Exercise. A word-for-word restatement of every record is required.

------------------------

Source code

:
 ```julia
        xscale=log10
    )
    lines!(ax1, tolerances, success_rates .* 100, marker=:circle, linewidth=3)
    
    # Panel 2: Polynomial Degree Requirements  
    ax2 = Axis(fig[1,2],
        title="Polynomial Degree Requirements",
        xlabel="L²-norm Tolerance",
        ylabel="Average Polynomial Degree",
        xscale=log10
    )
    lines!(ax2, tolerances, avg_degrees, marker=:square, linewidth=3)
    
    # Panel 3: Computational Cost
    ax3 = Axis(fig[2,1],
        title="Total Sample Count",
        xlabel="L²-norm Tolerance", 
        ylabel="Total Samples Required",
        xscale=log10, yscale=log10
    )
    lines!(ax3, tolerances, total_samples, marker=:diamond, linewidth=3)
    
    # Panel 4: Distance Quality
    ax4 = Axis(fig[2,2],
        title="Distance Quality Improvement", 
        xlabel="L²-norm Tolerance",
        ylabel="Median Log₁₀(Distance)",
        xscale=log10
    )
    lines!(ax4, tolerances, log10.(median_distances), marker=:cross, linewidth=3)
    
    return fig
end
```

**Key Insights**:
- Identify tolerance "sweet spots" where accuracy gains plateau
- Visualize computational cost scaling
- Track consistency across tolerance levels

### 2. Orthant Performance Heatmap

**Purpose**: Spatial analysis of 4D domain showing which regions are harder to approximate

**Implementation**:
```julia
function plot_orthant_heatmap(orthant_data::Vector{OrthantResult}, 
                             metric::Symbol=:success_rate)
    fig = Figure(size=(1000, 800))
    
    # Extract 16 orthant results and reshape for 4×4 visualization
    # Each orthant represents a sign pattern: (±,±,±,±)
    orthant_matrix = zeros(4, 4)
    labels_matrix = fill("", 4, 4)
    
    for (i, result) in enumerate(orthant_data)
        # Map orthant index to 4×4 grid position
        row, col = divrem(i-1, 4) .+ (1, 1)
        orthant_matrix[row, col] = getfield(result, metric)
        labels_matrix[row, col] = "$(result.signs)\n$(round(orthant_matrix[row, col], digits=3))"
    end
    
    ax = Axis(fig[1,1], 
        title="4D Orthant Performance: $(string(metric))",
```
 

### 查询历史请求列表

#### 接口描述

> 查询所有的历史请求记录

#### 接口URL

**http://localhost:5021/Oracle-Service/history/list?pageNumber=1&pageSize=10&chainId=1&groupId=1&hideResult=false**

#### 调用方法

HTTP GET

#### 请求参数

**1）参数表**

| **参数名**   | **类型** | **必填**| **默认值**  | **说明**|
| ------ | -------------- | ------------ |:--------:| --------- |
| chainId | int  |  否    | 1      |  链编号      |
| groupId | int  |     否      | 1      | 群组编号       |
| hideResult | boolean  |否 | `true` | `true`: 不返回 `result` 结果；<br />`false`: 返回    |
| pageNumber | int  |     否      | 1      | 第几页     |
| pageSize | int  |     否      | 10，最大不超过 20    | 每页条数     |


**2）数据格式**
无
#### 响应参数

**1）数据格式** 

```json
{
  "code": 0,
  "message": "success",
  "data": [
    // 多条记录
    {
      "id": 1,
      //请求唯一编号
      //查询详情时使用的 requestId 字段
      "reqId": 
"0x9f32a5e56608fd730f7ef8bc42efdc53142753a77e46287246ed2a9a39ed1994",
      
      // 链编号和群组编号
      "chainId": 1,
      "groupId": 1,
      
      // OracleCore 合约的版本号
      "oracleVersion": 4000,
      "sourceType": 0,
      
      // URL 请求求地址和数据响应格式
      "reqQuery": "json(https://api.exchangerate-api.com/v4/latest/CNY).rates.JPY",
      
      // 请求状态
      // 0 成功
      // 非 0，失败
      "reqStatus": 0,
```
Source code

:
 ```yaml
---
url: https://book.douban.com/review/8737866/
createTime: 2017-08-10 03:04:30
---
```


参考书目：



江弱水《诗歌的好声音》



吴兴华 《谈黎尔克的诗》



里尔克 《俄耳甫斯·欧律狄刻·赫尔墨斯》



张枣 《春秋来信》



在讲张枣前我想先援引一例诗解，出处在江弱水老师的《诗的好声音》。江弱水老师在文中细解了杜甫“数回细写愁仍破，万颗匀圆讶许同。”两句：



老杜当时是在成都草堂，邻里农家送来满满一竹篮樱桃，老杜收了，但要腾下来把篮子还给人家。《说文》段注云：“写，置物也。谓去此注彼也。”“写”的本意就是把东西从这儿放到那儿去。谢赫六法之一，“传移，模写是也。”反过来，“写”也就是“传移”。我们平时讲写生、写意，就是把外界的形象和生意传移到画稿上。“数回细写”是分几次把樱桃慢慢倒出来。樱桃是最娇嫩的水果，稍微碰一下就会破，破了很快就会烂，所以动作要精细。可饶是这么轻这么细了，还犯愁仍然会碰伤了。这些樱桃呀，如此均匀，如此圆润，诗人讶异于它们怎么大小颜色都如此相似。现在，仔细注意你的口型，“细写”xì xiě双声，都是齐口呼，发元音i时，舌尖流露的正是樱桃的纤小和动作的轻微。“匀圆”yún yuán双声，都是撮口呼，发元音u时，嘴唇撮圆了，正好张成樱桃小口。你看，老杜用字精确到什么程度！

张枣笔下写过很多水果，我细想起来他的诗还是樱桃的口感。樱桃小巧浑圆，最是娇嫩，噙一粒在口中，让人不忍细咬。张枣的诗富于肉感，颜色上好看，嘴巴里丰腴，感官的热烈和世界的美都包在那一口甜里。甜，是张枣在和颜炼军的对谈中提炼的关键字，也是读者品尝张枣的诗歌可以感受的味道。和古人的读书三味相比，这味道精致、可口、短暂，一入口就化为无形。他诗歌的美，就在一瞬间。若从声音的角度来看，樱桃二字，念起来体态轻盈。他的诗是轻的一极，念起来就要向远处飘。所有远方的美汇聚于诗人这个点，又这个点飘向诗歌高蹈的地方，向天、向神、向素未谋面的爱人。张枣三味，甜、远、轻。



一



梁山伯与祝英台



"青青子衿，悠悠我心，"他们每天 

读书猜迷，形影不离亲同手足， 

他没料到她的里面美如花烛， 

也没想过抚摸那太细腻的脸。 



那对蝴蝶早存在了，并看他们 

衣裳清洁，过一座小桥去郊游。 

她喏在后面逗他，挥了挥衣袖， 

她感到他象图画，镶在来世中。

------------------------

Finished exercise.
Source code

:
 ```julia
        xscale=log10
    )
    lines!(ax1, tolerances, success_rates .* 100, marker=:circle, linewidth=3)
    
    # Panel 2: Polynomial Degree Requirements  
    ax2 = Axis(fig[1,2],
        title="Polynomial Degree Requirements",
        xlabel="L²-norm Tolerance",
        ylabel="Average Polynomial Degree",
        xscale=log10
    )
    lines!(ax2, tolerances, avg_degrees, marker=:square, linewidth=3)
    
    # Panel 3: Computational Cost
    ax3 = Axis(fig[2,1],
        title="Total Sample Count",
        xlabel="L²-norm Tolerance", 
        ylabel="Total Samples Required",
        xscale=log10, yscale=log10
    )
    lines!(ax3, tolerances, total_samples, marker=:diamond, linewidth=3)
    
    # Panel 4: Distance Quality
    ax4 = Axis(fig[2,2],
        title="Distance Quality Improvement", 
        xlabel="L²-norm Tolerance",
        ylabel="Median Log₁₀(Distance)",
        xscale=log10
    )
    lines!(ax4, tolerances, log10.(median_distances), marker=:cross, linewidth=3)
    
    return fig
end
```

**Key Insights**:
- Identify tolerance "sweet spots" where accuracy gains plateau
- Visualize computational cost scaling
- Track consistency across tolerance levels

### 2. Orthant Performance Heatmap

**Purpose**: Spatial analysis of 4D domain showing which regions are harder to approximate

**Implementation**:
```julia
function plot_orthant_heatmap(orthant_data::Vector{OrthantResult}, 
                             metric::Symbol=:success_rate)
    fig = Figure(size=(1000, 800))
    
    # Extract 16 orthant results and reshape for 4×4 visualization
    # Each orthant represents a sign pattern: (±,±,±,±)
    orthant_matrix = zeros(4, 4)
    labels_matrix = fill("", 4, 4)
    
    for (i, result) in enumerate(orthant_data)
        # Map orthant index to 4×4 grid position
        row, col = divrem(i-1, 4) .+ (1, 1)
        orthant_matrix[row, col] = getfield(result, metric)
        labels_matrix[row, col] = "$(result.signs)\n$(round(orthant_matrix[row, col], digits=3))"
    end
    
    ax = Axis(fig[1,1], 
        title="4D Orthant Performance: $(string(metric))",
```
 

### 查询历史请求列表

#### 接口描述

> 查询所有的历史请求记录

#### 接口URL

**http://localhost:5021/Oracle-Service/history/list?pageNumber=1&pageSize=10&chainId=1&groupId=1&hideResult=false**

#### 调用方法

HTTP GET

#### 请求参数

**1）参数表**

| **参数名**   | **类型** | **必填**| **默认值**  | **说明**|
| ------ | -------------- | ------------ |:--------:| --------- |
| chainId | int  |  否    | 1      |  链编号      |
| groupId | int  |     否      | 1      | 群组编号       |
| hideResult | boolean  |否 | `true` | `true`: 不返回 `result` 结果；<br />`false`: 返回    |
| pageNumber | int  |     否      | 1      | 第几页     |
| pageSize | int  |     否      | 10，最大不超过 20    | 每页条数     |


**2）数据格式**
无
#### 响应参数

**1）数据格式** 

```json
{
  "code": 0,
  "message": "success",
  "data": [
    // 多条记录
    {
      "id": 1,
      //请求唯一编号
      //查询详情时使用的 requestId 字段
      "reqId": 
"0x9f32a5e56608fd730f7ef8bc42efdc53142753a77e46287246ed2a9a39ed1994",
      
      // 链编号和群组编号
      "chainId": 1,
      "groupId": 1,
      
      // OracleCore 合约的版本号
      "oracleVersion": 4000,
      "sourceType": 0,
      
      // URL 请求求地址和数据响应格式
      "reqQuery": "json(https://api.exchangerate-api.com/v4/latest/CNY).rates.JPY",
      
      // 请求状态
      // 0 成功
      // 非 0，失败
      "reqStatus": 0,
```
Source code

:
 ```yaml
---
url: https://book.douban.com/review/8737866/
createTime: 2017-08-10 03:04:30
---
```


参考书目：



江弱水《诗歌的好声音》



吴兴华 《谈黎尔克的诗》



里尔克 《俄耳甫斯·欧律狄刻·赫尔墨斯》



张枣 《春秋来信》



在讲张枣前我想先援引一例诗解，出处在江弱水老师的《诗的好声音》。江弱水老师在文中细解了杜甫“数回细写愁仍破，万颗匀圆讶许同。”两句：



老杜当时是在成都草堂，邻里农家送来满满一竹篮樱桃，老杜收了，但要腾下来把篮子还给人家。《说文》段注云：“写，置物也。谓去此注彼也。”“写”的本意就是把东西从这儿放到那儿去。谢赫六法之一，“传移，模写是也。”反过来，“写”也就是“传移”。我们平时讲写生、写意，就是把外界的形象和生意传移到画稿上。“数回细写”是分几次把樱桃慢慢倒出来。樱桃是最娇嫩的水果，稍微碰一下就会破，破了很快就会烂，所以动作要精细。可饶是这么轻这么细了，还犯愁仍然会碰伤了。这些樱桃呀，如此均匀，如此圆润，诗人讶异于它们怎么大小颜色都如此相似。现在，仔细注意你的口型，“细写”xì xiě双声，都是齐口呼，发元音i时，舌尖流露的正是樱桃的纤小和动作的轻微。“匀圆”yún yuán双声，都是撮口呼，发元音u时，嘴唇撮圆了，正好张成樱桃小口。你看，老杜用字精确到什么程度！

张枣笔下写过很多水果，我细想起来他的诗还是樱桃的口感。樱桃小巧浑圆，最是娇嫩，噙一粒在口中，让人不忍细咬。张枣的诗富于肉感，颜色上好看，嘴巴里丰腴，感官的热烈和世界的美都包在那一口甜里。甜，是张枣在和颜炼军的对谈中提炼的关键字，也是读者品尝张枣的诗歌可以感受的味道。和古人的读书三味相比，这味道精致、可口、短暂，一入口就化为无形。他诗歌的美，就在一瞬间。若从声音的角度来看，樱桃二字，念起来体态轻盈。他的诗是轻的一极，念起来就要向远处飘。所有远方的美汇聚于诗人这个点，又这个点飘向诗歌高蹈的地方，向天、向神、向素未谋面的爱人。张枣三味，甜、远、轻。



一



梁山伯与祝英台



"青青子衿，悠悠我心，"他们每天 

读书猜迷，形影不离亲同手足， 

他没料到她的里面美如花烛， 

也没想过抚摸那太细腻的脸。 



那对蝴蝶早存在了，并看他们 

衣裳清洁，过一座小桥去郊游。 

她喏在后面逗他，挥了挥衣袖， 

她感到他象图画，镶在来世中。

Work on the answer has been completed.